Afrique du Sud : la séparation entre les riches et les pauvres vue du ciel
À l’aide d’un drone, le photographe américain Johnny Miller survole l’Afrique du Sud pour dénoncer les inégalités qui rongent toujours le pays, vingt-deux ans après l’abolition de l’apartheid.
« Il faudrait être aveugle pour ne pas voir les townships de part et d’autre de la route qui conduit à l’aéroport », lance Johnny Miller, installé au Cap (sud) depuis plus de cinq ans. Mais, « à force, on s’y habitue, jusqu’à l’ignorer », poursuit l’auteur de la série Unequal Scenes. Pour le photographe âgé de 35 ans et originaire de Seattle, l’idée est simple : prendre des lieux communs et renverser la perspective pour dénoncer les inégalités qui traversent la société sud-africaine.
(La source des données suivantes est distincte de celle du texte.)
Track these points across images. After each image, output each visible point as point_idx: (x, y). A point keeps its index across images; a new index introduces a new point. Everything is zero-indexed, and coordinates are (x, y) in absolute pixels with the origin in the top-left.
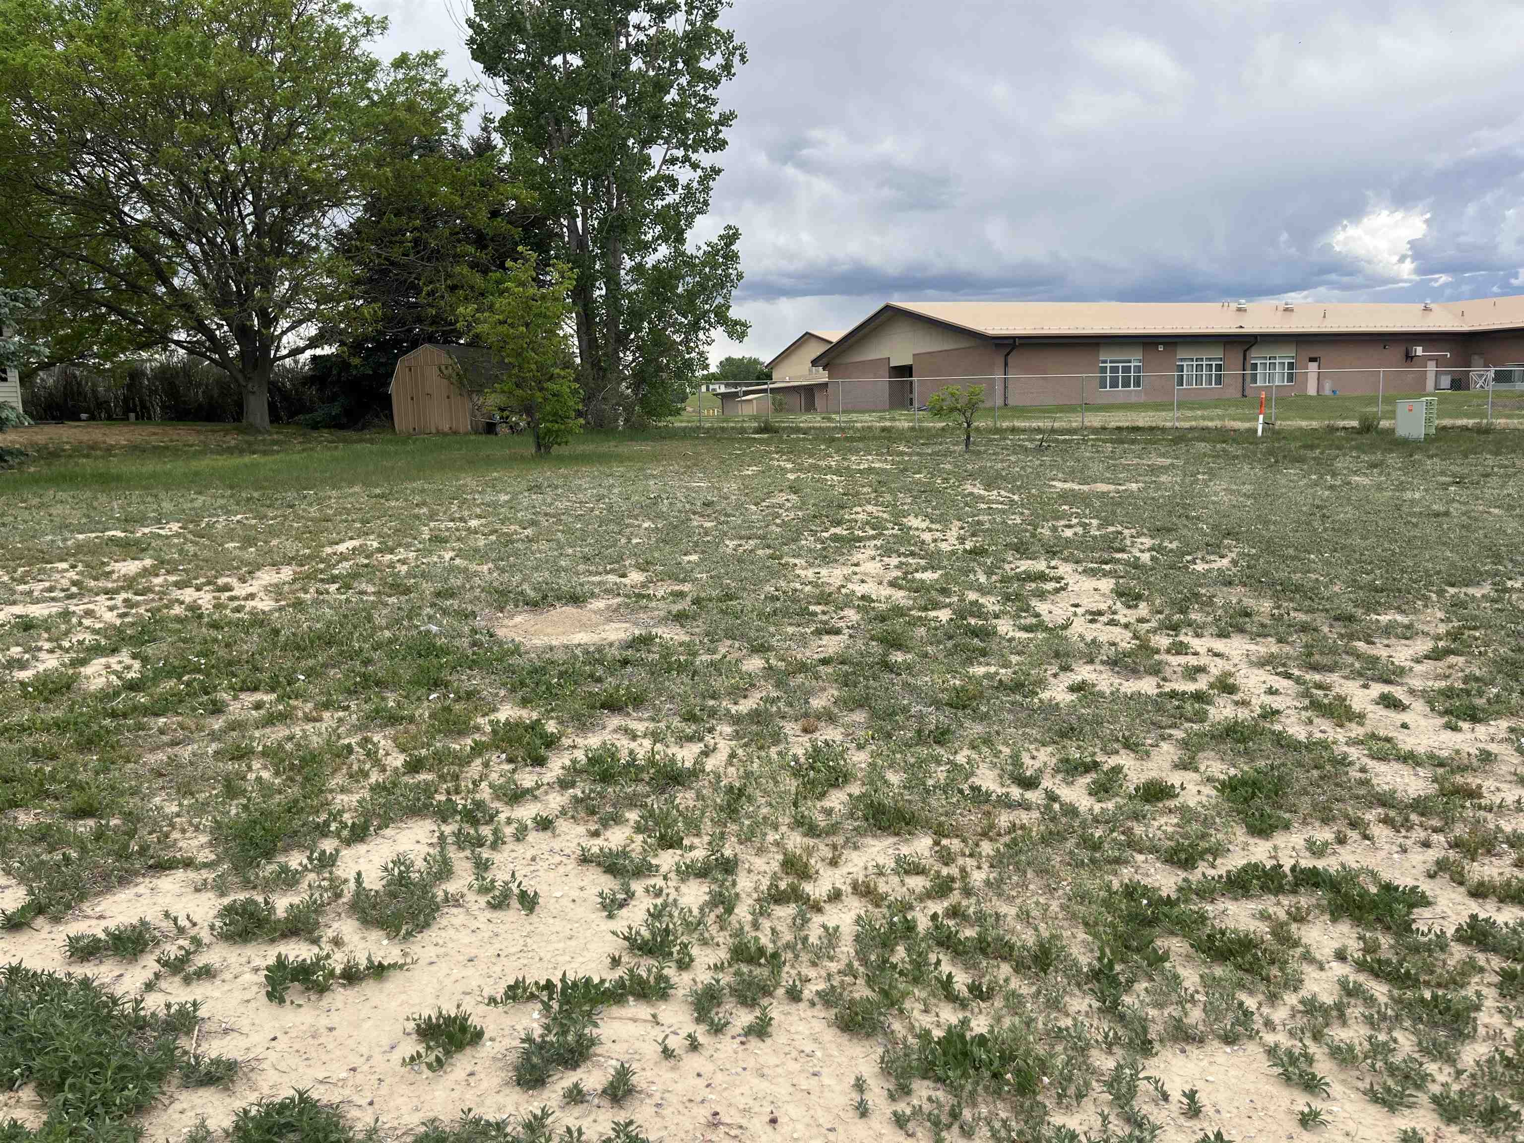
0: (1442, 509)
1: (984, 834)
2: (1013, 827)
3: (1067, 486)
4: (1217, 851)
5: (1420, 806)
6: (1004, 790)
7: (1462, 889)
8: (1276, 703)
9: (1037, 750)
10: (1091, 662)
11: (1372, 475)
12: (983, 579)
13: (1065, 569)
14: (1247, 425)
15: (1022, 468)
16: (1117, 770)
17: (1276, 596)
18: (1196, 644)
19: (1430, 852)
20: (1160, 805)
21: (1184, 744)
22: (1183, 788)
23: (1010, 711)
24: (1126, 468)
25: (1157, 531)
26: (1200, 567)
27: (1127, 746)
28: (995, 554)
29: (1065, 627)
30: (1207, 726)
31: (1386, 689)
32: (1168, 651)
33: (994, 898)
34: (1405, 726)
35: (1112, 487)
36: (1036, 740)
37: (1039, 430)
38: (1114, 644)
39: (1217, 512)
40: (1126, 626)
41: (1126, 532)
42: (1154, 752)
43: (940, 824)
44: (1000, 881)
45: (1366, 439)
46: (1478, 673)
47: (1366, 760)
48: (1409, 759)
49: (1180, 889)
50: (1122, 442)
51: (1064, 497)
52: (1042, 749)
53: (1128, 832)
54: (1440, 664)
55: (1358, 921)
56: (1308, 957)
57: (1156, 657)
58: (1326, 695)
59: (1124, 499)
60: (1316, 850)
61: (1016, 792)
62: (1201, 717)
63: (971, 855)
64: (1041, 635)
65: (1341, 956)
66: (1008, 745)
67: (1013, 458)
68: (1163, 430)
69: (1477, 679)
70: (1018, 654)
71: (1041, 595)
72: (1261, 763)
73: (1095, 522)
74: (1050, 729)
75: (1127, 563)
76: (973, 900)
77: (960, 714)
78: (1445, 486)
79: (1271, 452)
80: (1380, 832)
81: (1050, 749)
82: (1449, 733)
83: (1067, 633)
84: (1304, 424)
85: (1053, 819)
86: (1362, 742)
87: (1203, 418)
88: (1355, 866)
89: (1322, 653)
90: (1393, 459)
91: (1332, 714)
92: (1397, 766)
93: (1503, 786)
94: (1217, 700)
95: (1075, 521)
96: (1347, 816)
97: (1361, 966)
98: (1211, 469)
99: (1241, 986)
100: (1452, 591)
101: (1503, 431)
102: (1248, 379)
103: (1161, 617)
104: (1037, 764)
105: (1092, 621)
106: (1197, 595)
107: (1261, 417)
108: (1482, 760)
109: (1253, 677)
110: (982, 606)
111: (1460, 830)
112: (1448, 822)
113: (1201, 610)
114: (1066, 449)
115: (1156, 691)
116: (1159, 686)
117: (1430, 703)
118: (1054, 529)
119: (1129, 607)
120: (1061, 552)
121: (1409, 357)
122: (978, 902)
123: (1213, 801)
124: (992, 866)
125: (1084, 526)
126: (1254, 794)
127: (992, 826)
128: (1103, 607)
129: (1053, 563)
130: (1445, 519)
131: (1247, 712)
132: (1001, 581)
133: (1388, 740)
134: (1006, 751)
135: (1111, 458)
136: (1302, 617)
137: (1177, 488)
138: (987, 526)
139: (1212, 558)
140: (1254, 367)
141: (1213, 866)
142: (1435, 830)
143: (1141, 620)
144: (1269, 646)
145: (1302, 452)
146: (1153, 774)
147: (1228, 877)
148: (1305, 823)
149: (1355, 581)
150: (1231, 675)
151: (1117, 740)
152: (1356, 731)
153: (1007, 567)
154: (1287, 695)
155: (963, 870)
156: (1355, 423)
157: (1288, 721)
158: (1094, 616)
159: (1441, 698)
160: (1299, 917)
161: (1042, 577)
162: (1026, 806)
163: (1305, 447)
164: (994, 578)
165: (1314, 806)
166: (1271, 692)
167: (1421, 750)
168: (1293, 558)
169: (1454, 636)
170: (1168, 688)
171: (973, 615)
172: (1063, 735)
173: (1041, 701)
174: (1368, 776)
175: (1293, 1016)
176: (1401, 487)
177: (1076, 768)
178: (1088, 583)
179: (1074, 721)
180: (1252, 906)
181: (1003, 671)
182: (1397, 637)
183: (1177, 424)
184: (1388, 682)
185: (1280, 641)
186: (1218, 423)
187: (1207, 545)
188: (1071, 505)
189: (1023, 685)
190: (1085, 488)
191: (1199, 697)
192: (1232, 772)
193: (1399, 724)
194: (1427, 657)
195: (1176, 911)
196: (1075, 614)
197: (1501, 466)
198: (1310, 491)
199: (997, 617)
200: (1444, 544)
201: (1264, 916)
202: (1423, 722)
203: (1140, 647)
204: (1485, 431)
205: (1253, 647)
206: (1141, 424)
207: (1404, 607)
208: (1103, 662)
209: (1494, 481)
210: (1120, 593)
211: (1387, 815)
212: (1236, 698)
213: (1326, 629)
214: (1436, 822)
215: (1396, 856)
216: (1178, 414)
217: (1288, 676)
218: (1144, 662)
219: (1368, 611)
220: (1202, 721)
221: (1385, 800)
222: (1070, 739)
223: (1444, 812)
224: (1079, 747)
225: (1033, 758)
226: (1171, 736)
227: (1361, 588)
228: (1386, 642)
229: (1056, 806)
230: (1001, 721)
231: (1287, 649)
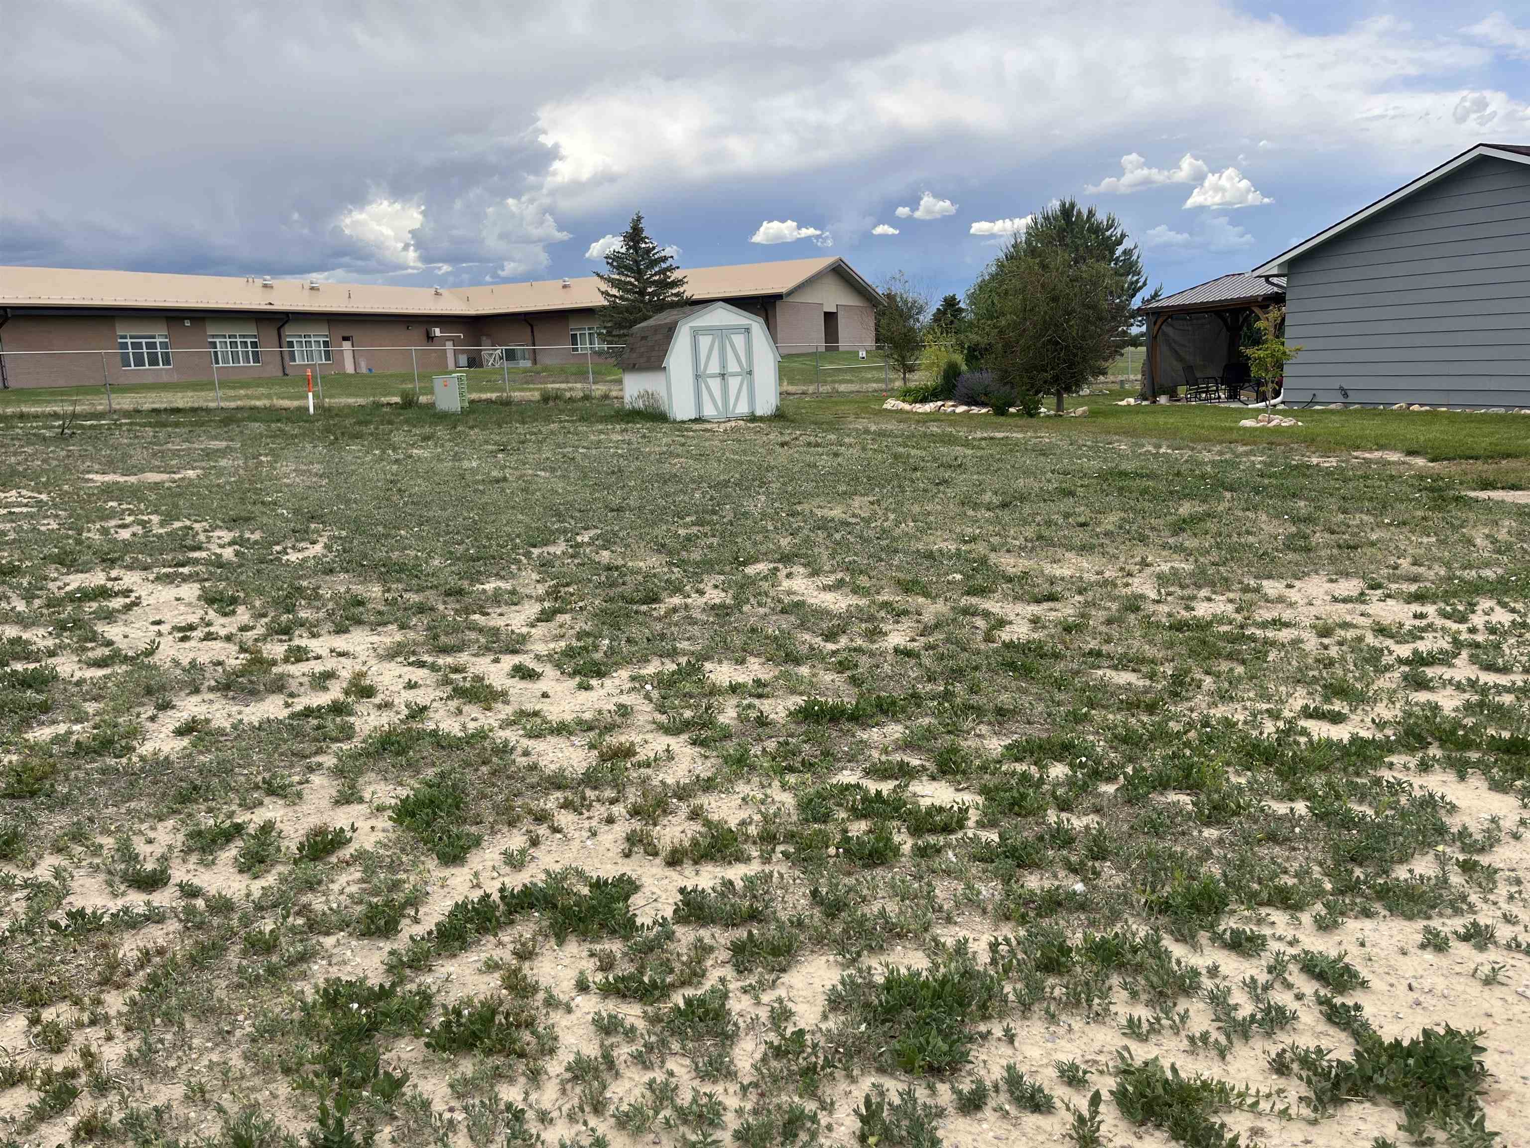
0: (501, 475)
1: (105, 982)
2: (146, 957)
3: (109, 478)
4: (415, 900)
5: (590, 779)
6: (120, 903)
7: (658, 861)
8: (421, 697)
9: (153, 828)
10: (197, 691)
11: (428, 447)
12: (21, 606)
13: (130, 579)
14: (296, 403)
15: (44, 461)
16: (267, 828)
17: (383, 579)
18: (315, 645)
19: (616, 827)
20: (334, 859)
21: (338, 772)
22: (354, 829)
23: (102, 783)
24: (176, 454)
25: (233, 522)
26: (293, 557)
27: (272, 791)
28: (31, 571)
29: (150, 653)
30: (356, 743)
31: (516, 659)
32: (286, 660)
33: (145, 1082)
34: (545, 695)
35: (165, 477)
36: (148, 815)
37: (56, 416)
38: (220, 663)
39: (294, 495)
40: (229, 638)
41: (197, 526)
42: (306, 789)
43: (34, 989)
44: (148, 1050)
45: (410, 413)
46: (587, 628)
47: (526, 742)
48: (561, 729)
49: (391, 969)
50: (164, 425)
51: (108, 491)
52: (160, 826)
53: (302, 911)
54: (551, 625)
55: (584, 935)
56: (551, 1002)
57: (275, 670)
58: (465, 678)
59: (184, 489)
60: (515, 862)
61: (137, 901)
62: (347, 732)
63: (93, 1023)
64: (121, 669)
65: (582, 987)
66: (109, 833)
67: (29, 450)
68: (208, 410)
69: (588, 634)
70: (95, 699)
71: (109, 616)
72: (430, 773)
73: (155, 519)
74: (164, 794)
75: (207, 563)
76: (113, 1097)
77: (28, 804)
78: (493, 454)
79: (328, 430)
80: (564, 818)
81: (170, 823)
82: (583, 692)
83: (156, 659)
84: (351, 401)
85: (199, 926)
86: (514, 723)
87: (248, 397)
88: (558, 868)
89: (447, 634)
90: (441, 431)
91: (478, 698)
92: (552, 740)
93: (649, 737)
94: (358, 708)
95: (129, 519)
96: (530, 812)
97: (608, 991)
98: (271, 449)
99: (498, 1075)
100: (536, 552)
101: (519, 404)
102: (287, 358)
103: (266, 620)
104: (159, 850)
105: (184, 639)
106: (299, 589)
107: (310, 395)
108: (623, 715)
109: (386, 672)
110: (28, 642)
111: (633, 795)
112: (620, 787)
113: (309, 606)
114: (95, 436)
115: (286, 713)
116: (287, 705)
117: (558, 666)
118: (105, 531)
119: (225, 615)
120: (121, 558)
121: (430, 338)
122: (124, 1101)
123: (393, 836)
124: (128, 1029)
125: (143, 524)
126: (435, 813)
127: (113, 966)
128: (194, 619)
129: (114, 574)
130: (504, 484)
131: (392, 714)
132: (48, 606)
133: (536, 714)
134: (108, 842)
135: (155, 444)
136: (414, 598)
137: (241, 472)
138: (12, 536)
139: (303, 545)
140: (291, 344)
141: (416, 921)
142: (613, 802)
143: (244, 629)
144: (392, 636)
145: (357, 428)
146: (313, 821)
147: (439, 931)
148: (493, 832)
149: (451, 553)
150: (362, 675)
151: (257, 787)
152: (505, 711)
153: (52, 586)
154: (427, 686)
155: (86, 1054)
156: (397, 399)
157: (437, 716)
158: (185, 632)
159: (567, 660)
160: (525, 954)
161: (103, 593)
162: (155, 917)
163: (360, 423)
164: (37, 602)
165: (495, 807)
166: (411, 686)
167: (568, 717)
168: (387, 536)
169: (553, 593)
170: (299, 705)
171: (17, 658)
172: (184, 799)
173: (142, 758)
174: (533, 758)
175: (564, 1091)
176: (457, 457)
177: (214, 841)
178: (167, 593)
179: (194, 775)
180: (473, 958)
181: (77, 728)
182: (507, 604)
183: (222, 404)
184: (515, 652)
185: (402, 627)
186: (267, 402)
187: (294, 531)
188: (120, 500)
189: (111, 742)
190: (132, 479)
191: (337, 709)
192: (403, 792)
193: (539, 694)
194: (539, 620)
195: (395, 1003)
196: (160, 634)
197: (532, 433)
198: (377, 466)
199: (52, 654)
200: (513, 508)
201: (491, 966)
202: (559, 687)
203: (252, 662)
204: (507, 403)
205: (375, 639)
206: (180, 404)
207: (503, 573)
208: (211, 689)
209: (531, 447)
210: (210, 599)
211: (566, 799)
212: (377, 700)
213: (441, 607)
214: (609, 793)
215: (589, 843)
216: (220, 393)
217: (421, 665)
218: (261, 680)
219: (473, 582)
220: (349, 738)
221: (557, 782)
222: (196, 801)
223: (614, 780)
224: (210, 810)
225: (150, 842)
226: (320, 765)
227: (458, 559)
228: (499, 611)
229: (200, 903)
230: (93, 802)
231: (411, 635)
Le problème est bien connu. Mais vu du ciel, à 200 mètres voire 300 mètres de hauteur, le contraste est (encore plus) frappant. Entre, d’un côté les étendues de toits de tôle qui forment les baraquements des townships où s’entassent plusieurs dizaines de milliers d’individus, et de l’autre, les villas avec jardin et piscine et les rues verdoyantes des banlieues huppées de la péninsule. À l’image du township de Nomzamo où vivent 60 000 habitants et la ville littorale de Strand, à une quarantaine de kilomètres à l’est du Cap.
Survoler les « buffer zones »
Quelques centaines de mètres à peine séparent les deux mondes. C’est ce qu’on appelle les « buffer zones », ces espaces vides laissés en friche qui servent de frontière. Comme celle qui sépare le township de Masiphulele et les résidences qui bordent le lac Michelle, l’une des riches localités environnant le célèbre pic Chapman, à une trentaine de kilomètres au sud du centre-ville du Cap, qui offre une vue idyllique sur l’océan.
C’est au Cap, et dans une moindre mesure à Durban, dans l’est du pays, que les inégalités sont les plus marquantes, selon le photographe. Dans la capitale de la province du Kwazulu-Natal, Johnny Miller a déniché sans doute l’un des exemples les plus cyniques de la série : des baraquements informels installés en plein milieu du golf Papwa Sewgolum, au nord-ouest de Durban. Caché par une épaisse rangée d’arbres, le township n’est qu’à quelques mètres du trou n°6 du parcours.
Débuté mi-avril, le projet a vu le jour en moins de trois mois. Les drones peuvent voler jusqu’à un kilomètre de distance en zone rurale, et 600 mètres en ville compte tenu des interférences. « Chaque vol demande beaucoup de préparation », commente Johnny Miller, à commencer par le repérage des lieux, phase du projet sur lequel cet ancien étudiant en anthropologie à l’Université du Cap accorde beaucoup de temps.
À Johannesburg, le photographe américain a rencontré plus de difficultés. Il a notamment saisi au vol l’autoroute M1 qui relie la ville à Pretoria, la capitale administrative. Il y a moins d’un kilomètre d’écart entre le township d’Alexandra où Nelson Mandela vécu pendant un an en 1941, et la banlieue très chic de Sandton, principal centre d’affaires où siègent la bourse de Johannesburg et nombre d’entreprises venues s’installer dans les années 1990, villas, hôtels de luxe ainsi que le plus grand centre commercial du pays. L’indice le plus frappant est sans doute le nombre d’arbres, révélateur du fossé entre les deux univers.
« Les images peuvent être puissantes », commente Johnny Miller, peu surpris de la popularité acquise rapidement par le projet. « Le contexte politique d’incertitude » joue aussi, alors que le régime de Jacob Zuma, embourbé dans plusieurs scandales de corruption, est de plus en plus contesté, explique le photographe qui compte exposer son travail en août prochain à Johannesburg.